ECLI:NL:RBDHA:2024:17495
Rechtbank Den Haag
- Eerste aanleg - enkelvoudig
- Rechtspraak.nl
Beoordeling van het voortduren van de maatregel van bewaring in het bestuursrecht
In deze uitspraak van de Rechtbank Den Haag op 22 oktober 2024, wordt het beroep van eiser tegen het voortduren van de aan hem opgelegde maatregel van bewaring beoordeeld. Deze maatregel, opgelegd op 10 mei 2024, is onderwerp van discussie, waarbij eiser verzoekt om schadevergoeding.

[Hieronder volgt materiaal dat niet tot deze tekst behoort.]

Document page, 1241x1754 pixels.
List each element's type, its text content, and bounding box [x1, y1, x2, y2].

De rechtbank heeft eerder al uitspraken gedaan over deze maatregel, met eerdere beslissingen op 23 mei, 17 juli en 9 september 2024. De rechtbank heeft het vooronderzoek op 16 oktober 2024 gesloten en besloten dat een zitting niet nodig is.
De rechtbank overweegt dat als de maatregel van bewaring in strijd is met de Vreemdelingenwet 2000, zij het beroep gegrond kan verklaren en de maatregel kan opheffen. De rechtbank heeft vastgesteld dat de maatregel van bewaring tot het sluiten van het onderzoek op 3 september 2024 rechtmatig was. Eiser stelt dat er geen redelijk vooruitzicht op verwijdering is, omdat hij al vijf maanden in bewaring zit zonder dat er een laissez-passer is verstrekt. De rechtbank oordeelt echter dat er voldoende zicht op uitzetting is en dat de minister voortvarend handelt.
Eiser betoogt verder dat de minister had moeten volstaan met een lichter middel, maar de rechtbank verwijst naar eerdere uitspraken en ziet geen aanleiding voor een ander oordeel. Uiteindelijk verklaart de rechtbank het beroep ongegrond en wijst het verzoek om schadevergoeding af. De uitspraak is gedaan door mr. G.W.B. Heijmans, rechter, en is openbaar gemaakt zonder mogelijkheid tot rechtsmiddel.